Real gross domestic product fell at a large annual rate of 2.9% in the first quarter of 2014, according to a Commerce Department report. After growing 2.6% in the fourth quarter of 2013, absolute GDP is back down to just below the adjusted third-quarter 2013 level. On a cursory glance, this GDP report seems like really bad news. It’s not actually all that out of step with the current strength we see as it looks like GDP was delayed by severe winter weather and much of that economic activity was deferred to the following quarter. We can see that GDP is back on track by looking at the stronger housing numbers, increasing consumer confidence, and excellent manufacturing data.

Consumer Confidence

Consumers are more confident than they’ve been in over six years, according to The Conference Board’s June Consumer Confidence Index. After May’s index came in at a solid revised 82.2, the index managed to add on an additional three points to reach 85.2 for June. With four straight months of 80.0+ reports, June’s index marks the strongest reading since January 2008.

“June’s increase was driven primarily by improving current conditions, particularly consumers’ assessment of business conditions,” said Conference Board Director of Economic Indicators Lynn Franco in a statement today. “Expectations regarding the short-term outlook for the economy and jobs were moderately more favorable, while income expectations were a bit mixed. Still, the momentum going forward remains quite positive.”

Manufacturing Data

The Markit Flash U.S. Manufacturing Purchasing Managers’ Index (PMI) this month recorded its strongest reading in over four years. The “flash” estimate is typically based on approximately 85% to 90% of total PMI survey responses each month and is designed to provide an accurate advance indication of the final PMI data. An above-50 reading indicates general growth, while below 50 signals contraction. June’s report came in at 57.5, a 1.1-point improvement over May’s final reading.

“U.S. industry is booming again, with the flash manufacturing PMI hitting its highest for just over four years in June,” said Markit Chief Economist Chris Williamson in a statement. “The strong reading also rounds off the best quarter for factories for four years, adding to indications that the US economy rebounded strongly in the second quarter from the weather-related weakness seen at the start of the year.”

The Broad Perspective

Together, the above data point to an economy that is at its strongest level since before the Great Recession. There is still a lot of room for improvement, and we are by no means at the higher end of historical economic performance, but there is a solid foundation for future growth. The stock market is, as it often is, out a little bit ahead of the economy. So, despite the economic strength, we should expect a correction or at least a prolonged period of sideways market movement. Of course, that goes with the caveat that the market often doesn’t do the expected in the short-term and will confound those that try to time it.
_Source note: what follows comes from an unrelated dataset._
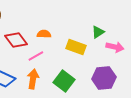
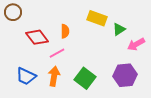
orange semicircle: (44, 34) -> (65, 31), turned 88
yellow rectangle: (76, 47) -> (97, 18), moved
pink arrow: (115, 47) -> (136, 44), turned 138

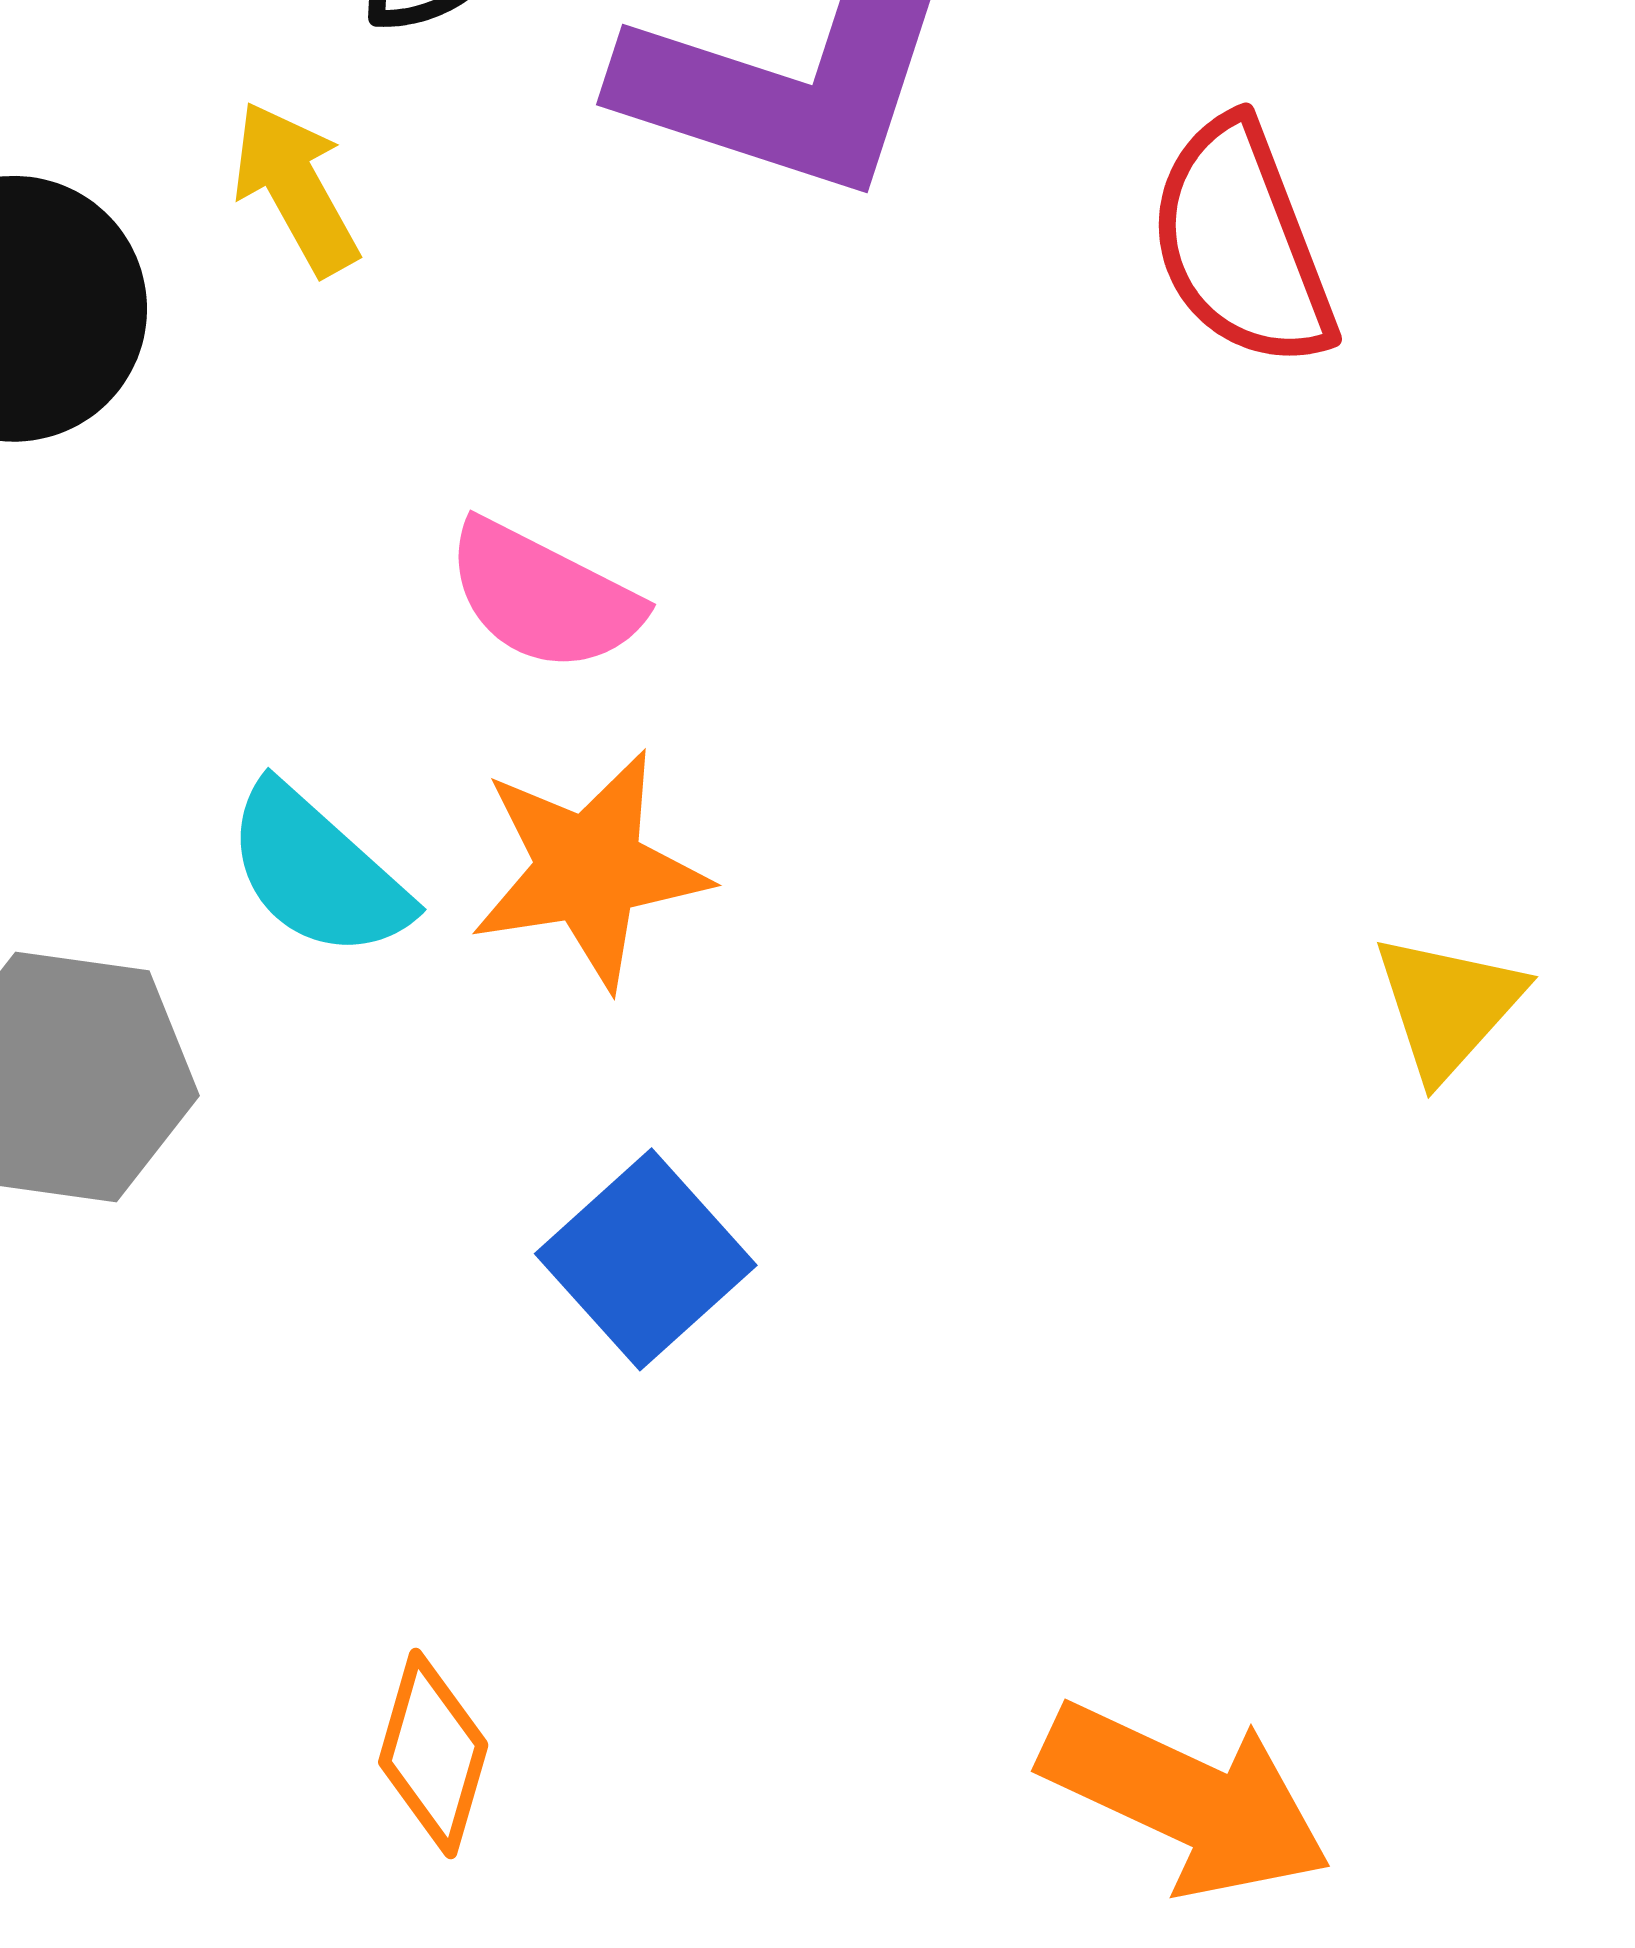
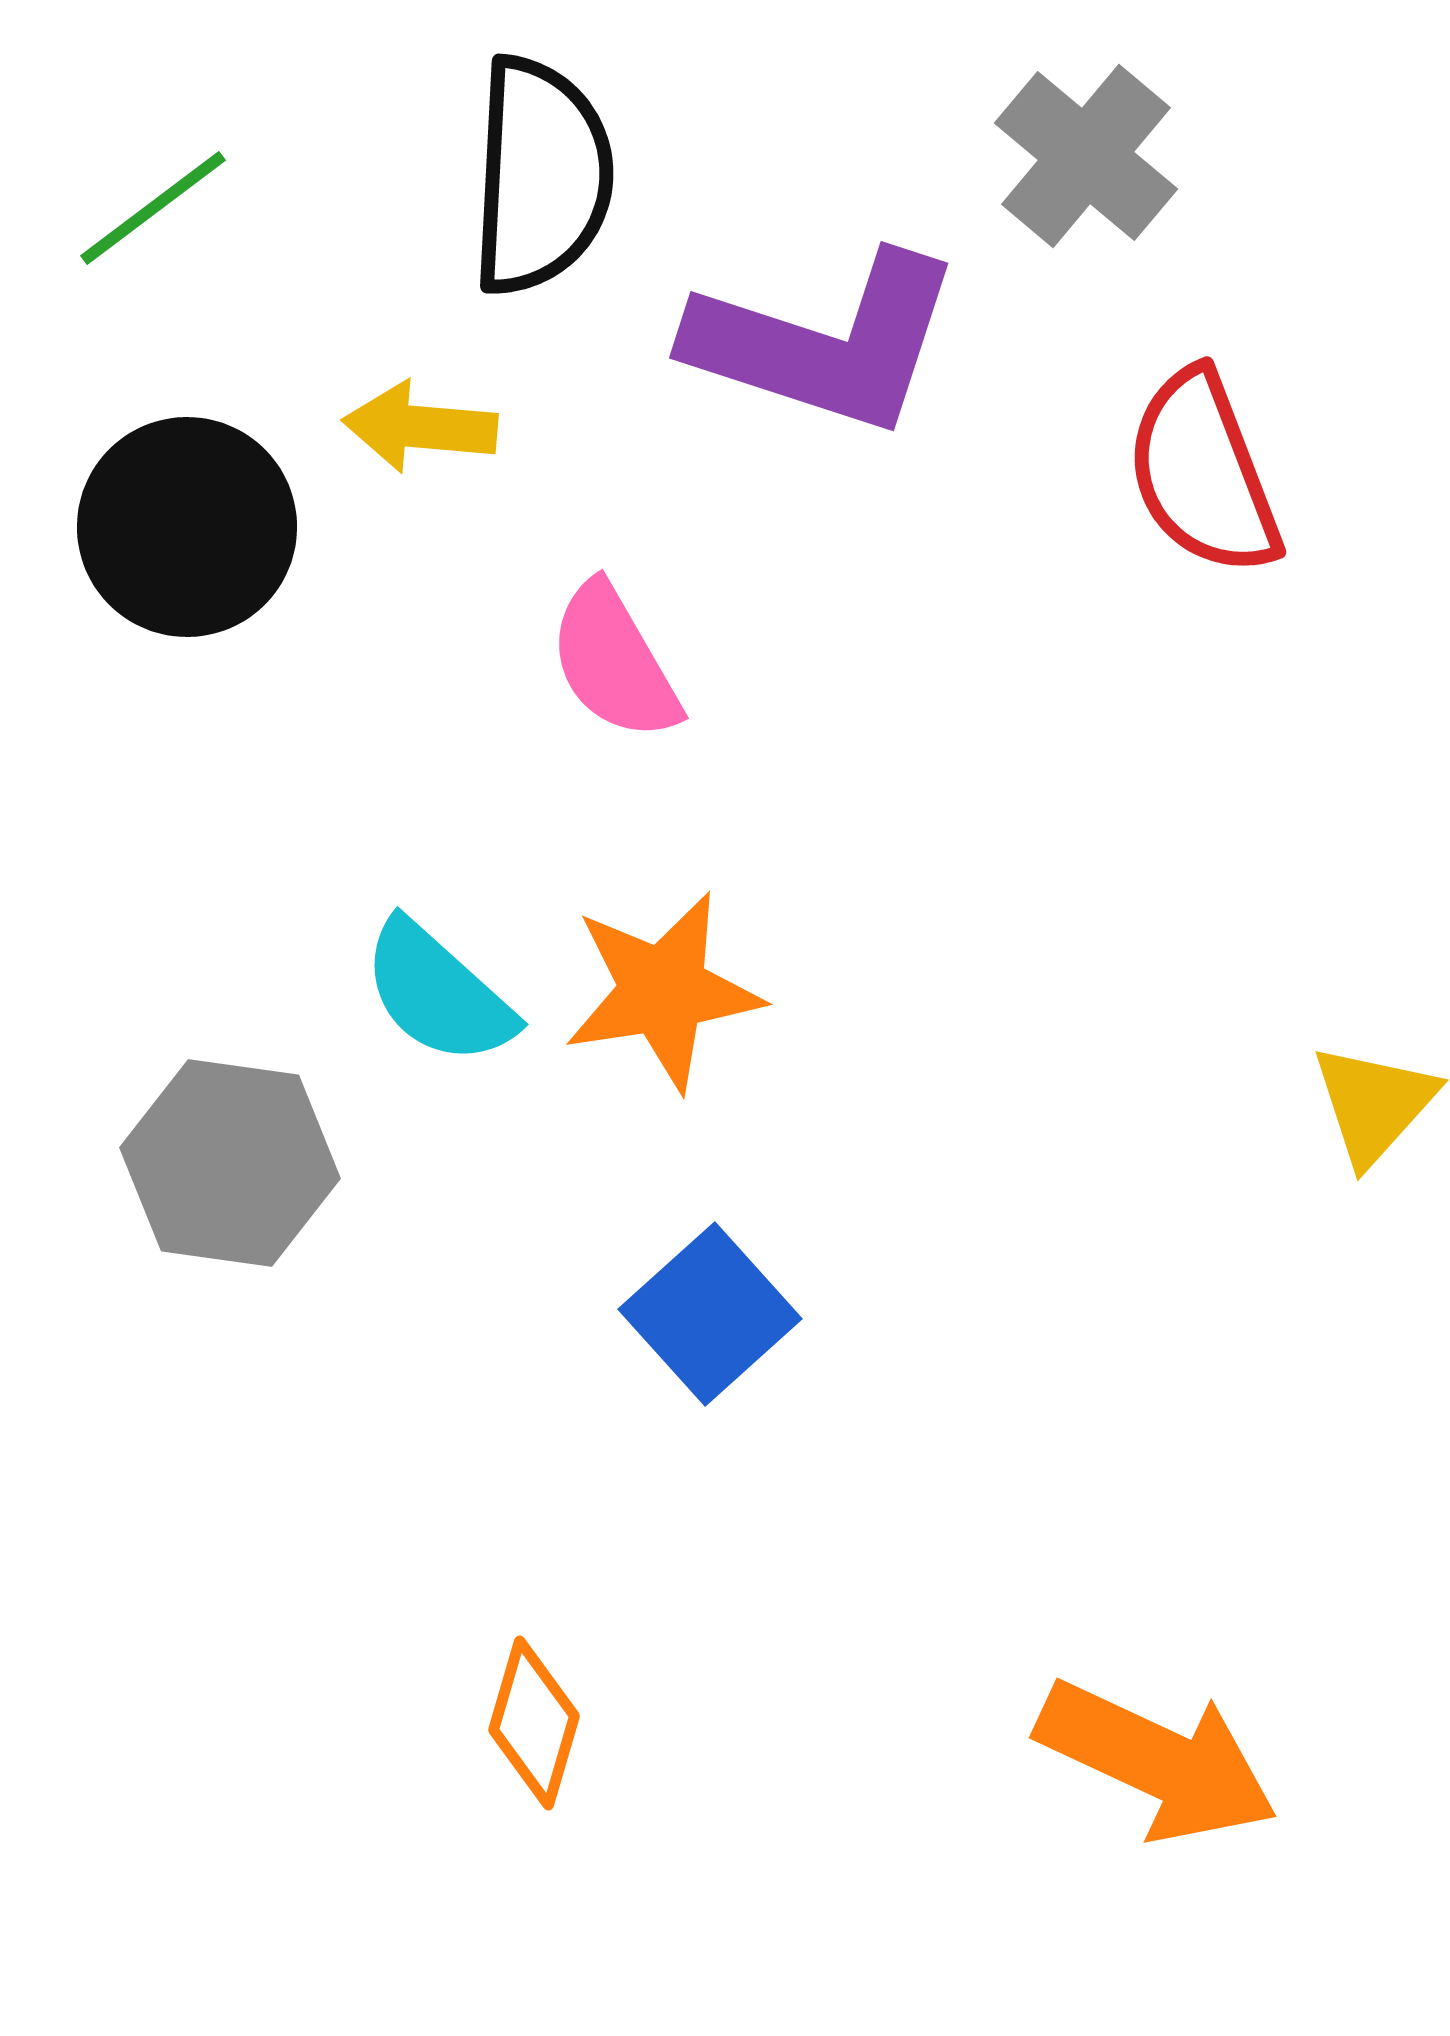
yellow arrow: (296, 188) -> (420, 427), turned -56
pink semicircle: (543, 596) -> (614, 662), moved, turned 33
For now we’ll stay the course, keep a small reserve of cash, and look for the few worthwhile value opportunities out there right now.

2 Comments
  1. So, if the economy is really doing so well, why do you hold cash. Shouldn’t you get it in now?

    • A great way to reduce long-term returns is to invest cash just because you have it. With value investing the goal is to wait for the right opportunities, and to maximize your long-term returns. It’s OK if your short-term return is reduced by holding some cash, by waiting for the right stocks, you’ll increase your long-term return.